Dual Data Center Config
seanfulton opened this issue · comments
I thought I had seen a discussion of this here previously but can't find it. We have two data centers with a separate DKRON cluster in each. We had the EXTREMELY unlikely event of one of our data centers going down for 51 hours, and jobs that were in our NJ DC had to be manually run in Chcago.
Our chicago jobs were fine, and most of the NJ jobs could have run from Chicago had they been configured to do so. But because we had two separate clusters, this was not possible.
When I set this up I thought of using a single cluster with tags for each DC, but we didn't go that route because of quorum; if we have 5 servers in each DC, and a DC goes down, there's no quorum.
I thought I had seen this discussed here before. Is there a documented way to address this? I was thinking of having a spare server node in each DC that would be added to the cluster if the other DC is unreachable, but it would also need to be taken down when the DC returns. Also, if I tag jobs for NJ and CHI, how would I get the NJ jobs to run in CHI if NJ goes down?
Thanks in advance!
sean
When I set this up I thought of using a single cluster with tags for each DC, but we didn't go that route because of quorum; if we have 5 servers in each DC, and a DC goes down, there's no quorum.
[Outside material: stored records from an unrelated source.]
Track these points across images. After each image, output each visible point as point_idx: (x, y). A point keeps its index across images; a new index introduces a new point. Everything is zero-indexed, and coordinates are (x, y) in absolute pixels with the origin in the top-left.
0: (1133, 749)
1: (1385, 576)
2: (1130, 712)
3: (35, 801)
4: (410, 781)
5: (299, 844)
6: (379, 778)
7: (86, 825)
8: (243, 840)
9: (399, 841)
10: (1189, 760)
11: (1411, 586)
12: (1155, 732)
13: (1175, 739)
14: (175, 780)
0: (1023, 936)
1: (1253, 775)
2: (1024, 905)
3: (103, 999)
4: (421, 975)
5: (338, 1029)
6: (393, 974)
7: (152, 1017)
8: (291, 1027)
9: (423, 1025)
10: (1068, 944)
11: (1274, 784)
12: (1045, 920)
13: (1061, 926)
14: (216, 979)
Why not use only 1 cluster in 1 DC? Never use cross-datacenter cluster.
I thought I had seen this discussed here before. Is there a documented way to address this? I was thinking of having a spare server node in each DC that would be added to the cluster if the other DC is unreachable, but it would also need to be taken down when the DC returns. Also, if I tag jobs for NJ and CHI, how would I get the NJ jobs to run in CHI if NJ goes down?
No, there's no document on how to approach this, it should be considered case by case.
What I would do in your case is to have a single 3 nodes cluster in Chicago and a good backup system in place, so in case of the extreme unlikely failure of one DC you can spin up the cluster in another DC and load the backup in a matter of minutes.